**Task brief**
Copy, word for word, the lines below from the one containing "dpr 633/72 faceva riferim" up to and including the one containing "核，经市有关部门检测合格后，才能准许用在工程上。", with pictures left out.

[Opening Records for this task section]

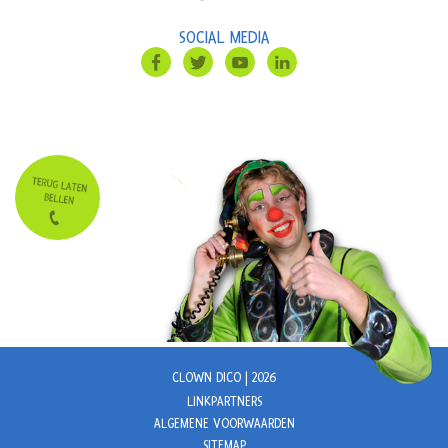
SOCIAL MEDIA
CLOWN DICO | 2026
LINKPARTNERS
ALGEMENE VOORWAARDEN
SITEMAP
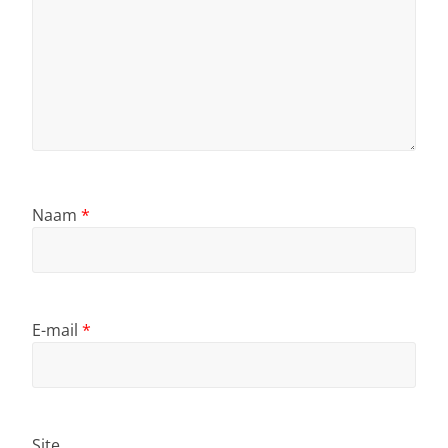
Naam
*
E-mail
*
Site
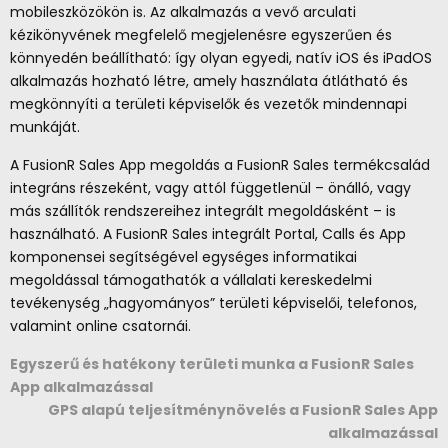
mobileszközökön is. Az alkalmazás a vevő arculati
kézikönyvének megfelelő megjelenésre egyszerűen és
könnyedén beállítható: így olyan egyedi, natív iOS és iPadOS
alkalmazás hozható létre, amely használata átlátható és
megkönnyíti a területi képviselők és vezetők mindennapi
munkáját.
A FusionR Sales App megoldás a FusionR Sales termékcsalád
integráns részeként, vagy attól függetlenül – önálló, vagy
más szállítók rendszereihez integrált megoldásként – is
használható. A FusionR Sales integrált Portal, Calls és App
komponensei segítségével egységes informatikai
megoldással támogathatók a vállalati kereskedelmi
tevékenység „hagyományos” területi képviselői, telefonos,
valamint online csatornái.
Egyszerű és hatékony területi munka a FusionR Sales
App alkalmazással
GPS alapú teljesítménynövelés a FusionR Sales App
alkalmazással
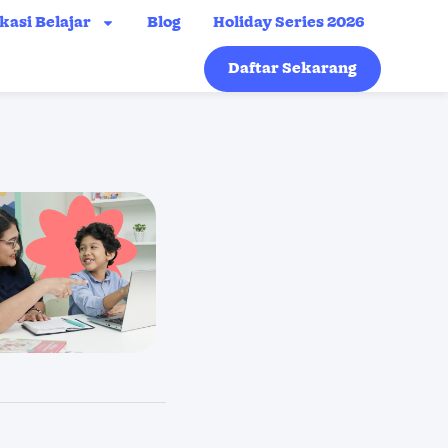
kasi Belajar
Blog
Holiday Series 2026
Daftar Sekarang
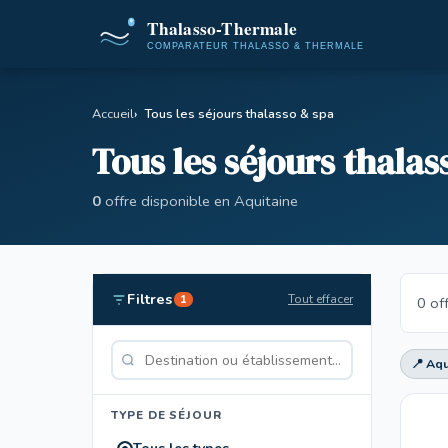
Accueil
Tous les séjours thalasso & spa
Tous les séjours thalas
0
offre disponible en Aquitaine
Filtres
Tout effacer
1
0 of
📍 Aqu
TYPE DE SÉJOUR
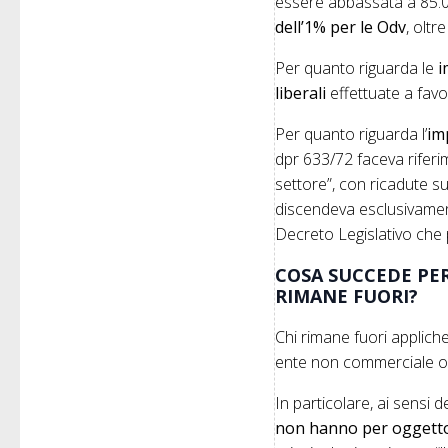
essere abbassata a 85.
dell’1% per le Odv
, oltr
Per quanto riguarda le
i
liberali
effettuate a favor
Per quanto riguarda l’
im
dpr 633/72 faceva riferim
settore”, con ricadute su
discendeva esclusivamente
Decreto Legislativo che 
COSA SUCCEDE PER 
RIMANE FUORI?
Chi rimane fuori applich
ente non commerciale o 
In particolare, ai sensi de
non hanno per oggetto e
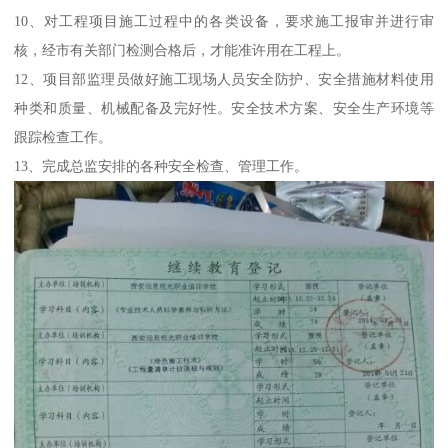
10、对工程项目施工过程中的各类设备，要求施工报审并进行审
核，经市有关部门检测合格后，才能准许用在工程上。
12、项目部监理员做好施工现场人员安全防护、安全措施材料使用
种类和质量、机械配备及完好性。安全技术方案、安全生产环境等
跟踪检查工作。
13、完成总监安排的各种安全检查、管理工作。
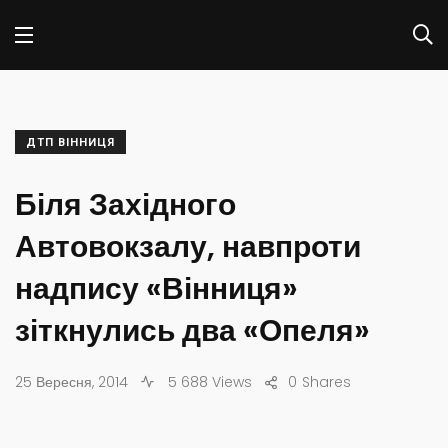
ДТП ВІННИЦЯ
Біля Західного
Автовокзалу, навпроти
надпису «Вінниця»
зіткнулись два «Опеля»
25 Вересня, 2014
5 688 Views
0
Shares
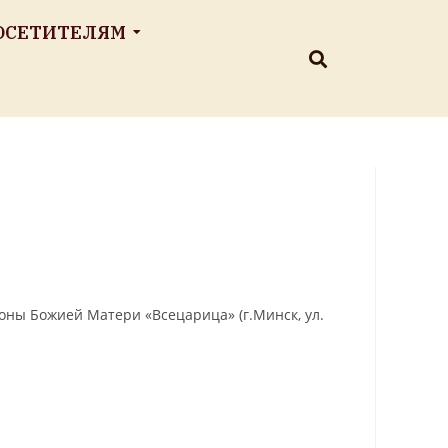
ОСЕТИТЕЛЯМ
коны Божией Матери «Всецарица» (г.Минск, ул.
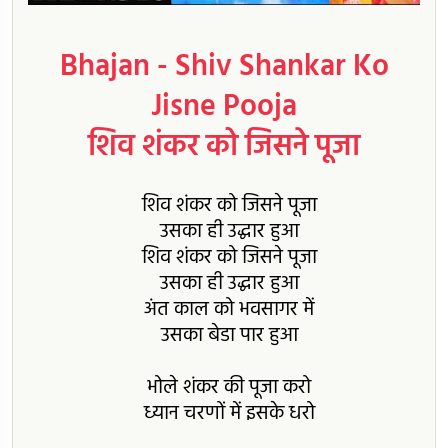
Bhajan - Shiv Shankar Ko
Jisne Pooja
शिव शंकर को जिसने पूजा
शिव शंकर को जिसने पूजा
उसका ही उद्धार हुआ
शिव शंकर को जिसने पूजा
उसका ही उद्धार हुआ
अंत काल को भवसागर में
उसका बेडा पार हुआ
भोले शंकर की पूजा करो
ध्यान चरणों में इसके धरो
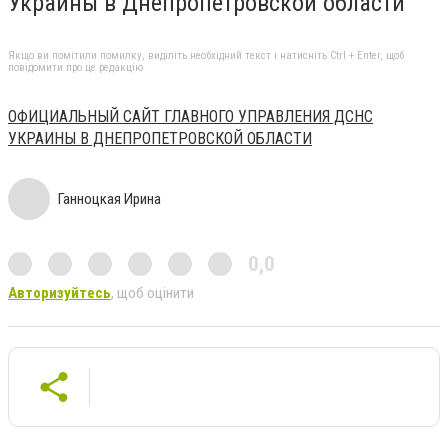
Украины в Днепропетровской области
Якщо ви помітили помилку, виділіть необхідний текст і натисніть Ctrl + Enter, щоб
повідомити про це редакцію
ОФИЦИАЛЬНЫЙ САЙТ ГЛАВНОГО УПРАВЛЕНИЯ ДСНС
УКРАИНЫ В ДНЕПРОПЕТРОВСКОЙ ОБЛАСТИ
Ганноцкая Ирина
0,0
Авторизуйтесь
, щоб оцінити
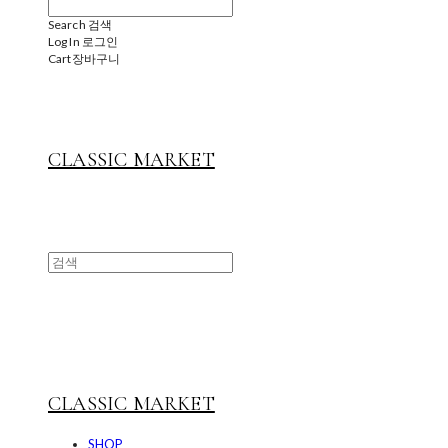
Search
검색
Log In
로그인
Cart
장바구니
CLASSIC MARKET
CLASSIC MARKET
SHOP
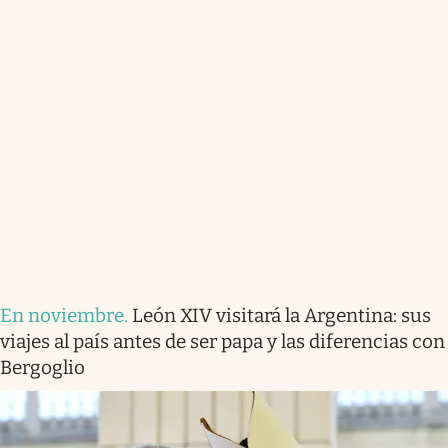
En noviembre
.
León XIV visitará la Argentina: sus
viajes al país antes de ser papa y las diferencias con
Bergoglio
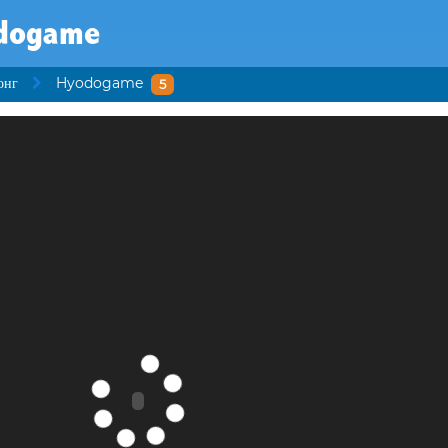
dogame
онг
Hyodogame
5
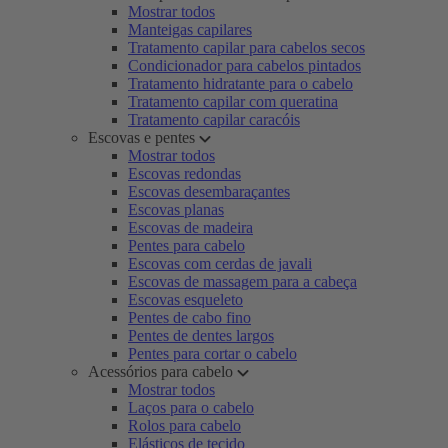
Mostrar todos
Manteigas capilares
Tratamento capilar para cabelos secos
Condicionador para cabelos pintados
Tratamento hidratante para o cabelo
Tratamento capilar com queratina
Tratamento capilar caracóis
Escovas e pentes
Mostrar todos
Escovas redondas
Escovas desembaraçantes
Escovas planas
Escovas de madeira
Pentes para cabelo
Escovas com cerdas de javali
Escovas de massagem para a cabeça
Escovas esqueleto
Pentes de cabo fino
Pentes de dentes largos
Pentes para cortar o cabelo
Acessórios para cabelo
Mostrar todos
Laços para o cabelo
Rolos para cabelo
Elásticos de tecido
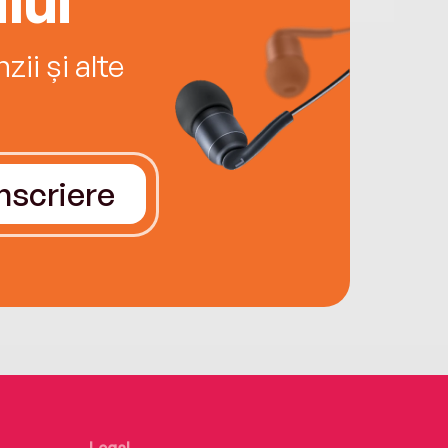
ii și alte
Înscriere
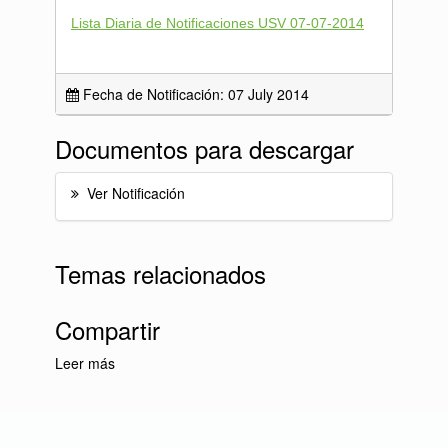
Lista Diaria de Notificaciones USV 07-07-2014
Fecha de Notificación: 07 July 2014
Documentos para descargar
Ver Notificación
Temas relacionados
Compartir
Leer más
sobre Lista Diaria de Notificaciones USV 07-
07-2014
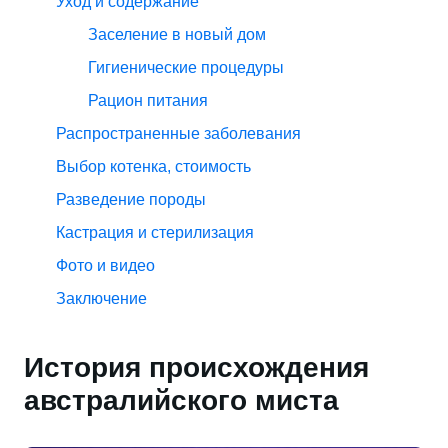
Уход и содержание
Заселение в новый дом
Гигиенические процедуры
Рацион питания
Распространенные заболевания
Выбор котенка, стоимость
Разведение породы
Кастрация и стерилизация
Фото и видео
Заключение
История происхождения
австралийского миста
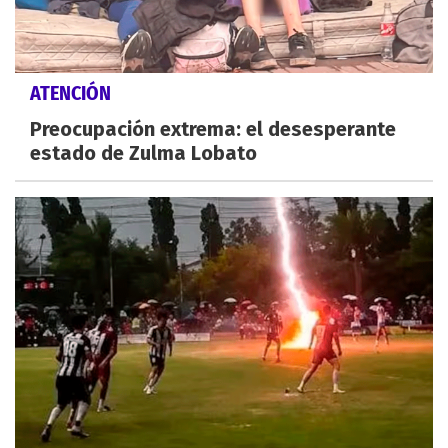
ATENCIÓN
Preocupación extrema: el desesperante
estado de Zulma Lobato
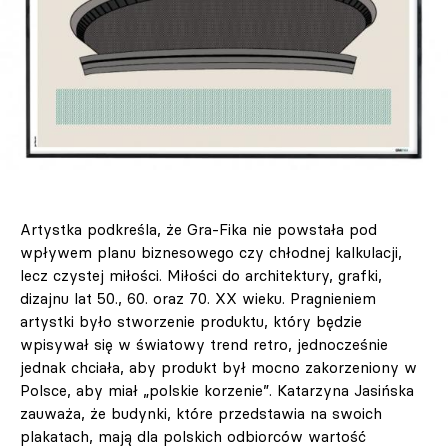
Artystka podkreśla, że Gra-Fika nie powstała pod
wpływem planu biznesowego czy chłodnej kalkulacji,
lecz czystej miłości. Miłości do architektury, grafki,
dizajnu lat 50., 60. oraz 70. XX wieku.
Pragnieniem
artystki było stworzenie produktu, który będzie
wpisywał się w światowy trend retro, jednocześnie
jednak chciała, aby produkt był mocno zakorzeniony w
Polsce, aby miał „polskie korzenie”. Katarzyna Jasińska
zauważa, że budynki, które przedstawia na swoich
plakatach, mają dla polskich odbiorców wartość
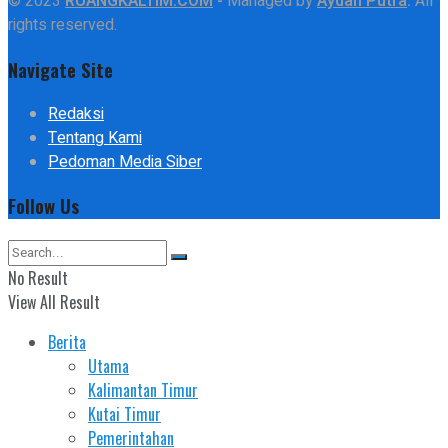
© 2023
RUANGKALTIM.COM
-
Managed by
Aydan Putra
.
All
rights reserved.
Navigate Site
Redaksi
Tentang Kami
Pedoman Media Siber
Follow Us
No Result
View All Result
Berita
Utama
Kalimantan Timur
Kutai Timur
Pemerintahan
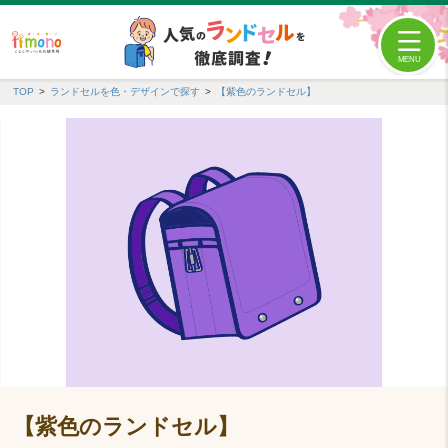
TOP
ランドセルを色・デザインで探す
【紫色のランドセル】
【紫色のランドセル】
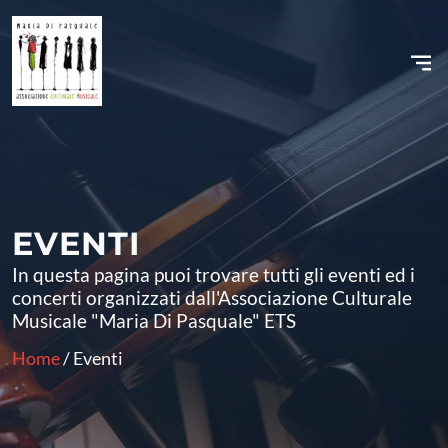
Vai
al
contenuto
EVENTI
In questa pagina puoi trovare tutti gli eventi ed i
concerti organizzati dall'Associazione Culturale
Musicale "Maria Di Pasquale" ETS
Home
/ Eventi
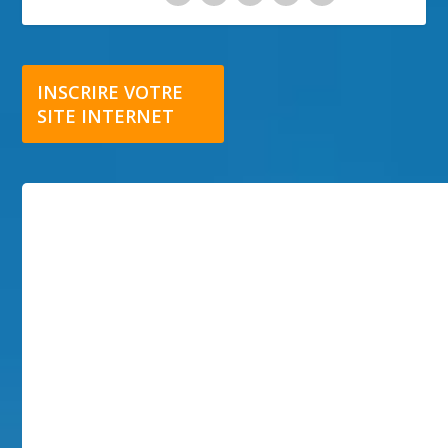
INSCRIRE VOTRE
SITE INTERNET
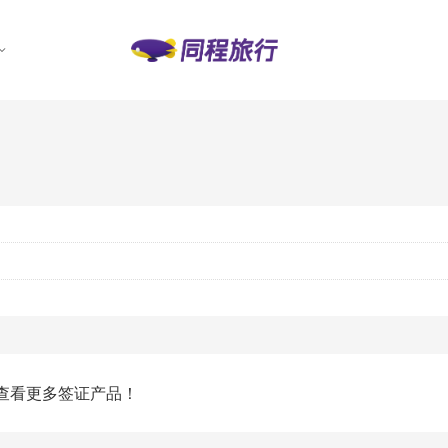
查看更多签证产品！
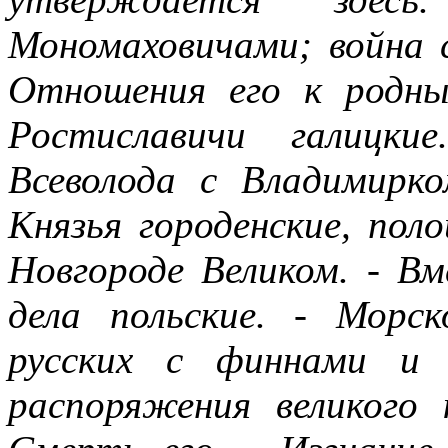
Мономаховичами; война с
Отношения его к родн
Ростиславичи галицки
Всеволода с Владимирко
Князья городенские, пол
Новгороде Великом. - Вм
дела польские. - Морс
русских с финнами и 
распоряжения великого 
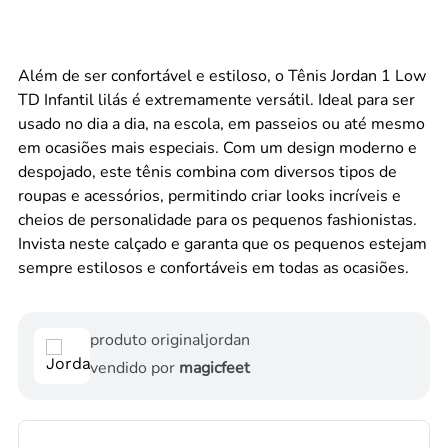
Além de ser confortável e estiloso, o Tênis Jordan 1 Low
TD Infantil lilás é extremamente versátil. Ideal para ser
usado no dia a dia, na escola, em passeios ou até mesmo
em ocasiões mais especiais. Com um design moderno e
despojado, este tênis combina com diversos tipos de
roupas e acessórios, permitindo criar looks incríveis e
cheios de personalidade para os pequenos fashionistas.
Invista neste calçado e garanta que os pequenos estejam
sempre estilosos e confortáveis em todas as ocasiões.
produto original
jordan
vendido por
magicfeet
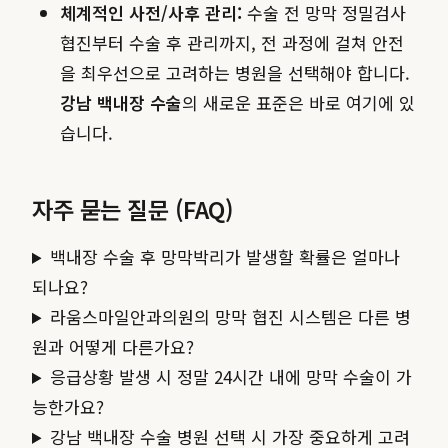
체계적인 사전/사후 관리:
수술 전 망막 정밀검사
협진부터 수술 후 관리까지, 전 과정에 걸쳐 안전
을 최우선으로 고려하는 병원을 선택해야 합니다.
강남 백내장 수술
의 새로운 표준은 바로 여기에 있
습니다.
자주 묻는 질문 (FAQ)
백내장 수술 후 망막박리가 발생할 확률은 얼마나
되나요?
라움스마일안과의원의 망막 협진 시스템은 다른 병
원과 어떻게 다른가요?
응급상황 발생 시 정말 24시간 내에 망막 수술이 가
능한가요?
강남 백내장 수술 병원 선택 시 가장 중요하게 고려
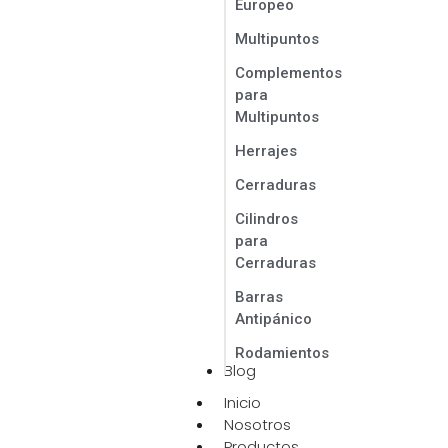
Europeo
Multipuntos
Complementos
para
Multipuntos
Herrajes
Cerraduras
Cilindros
para
Cerraduras
Barras
Antipánico
Rodamientos
Blog
Inicio
Nosotros
Productos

[Closing Records for this task section]

**Written solution**
dpr 633/72 faceva riferim
settore”, con ricadute su
discendeva esclusivamente
Decreto Legislativo che 
COSA SUCCEDE PER 
RIMANE FUORI?
Chi rimane fuori applich
ente non commerciale o 
In particolare, ai sensi de
non hanno per oggetto e
10、对工程项目施工过程中的各类设备，要求施工报审并进行审
核，经市有关部门检测合格后，才能准许用在工程上。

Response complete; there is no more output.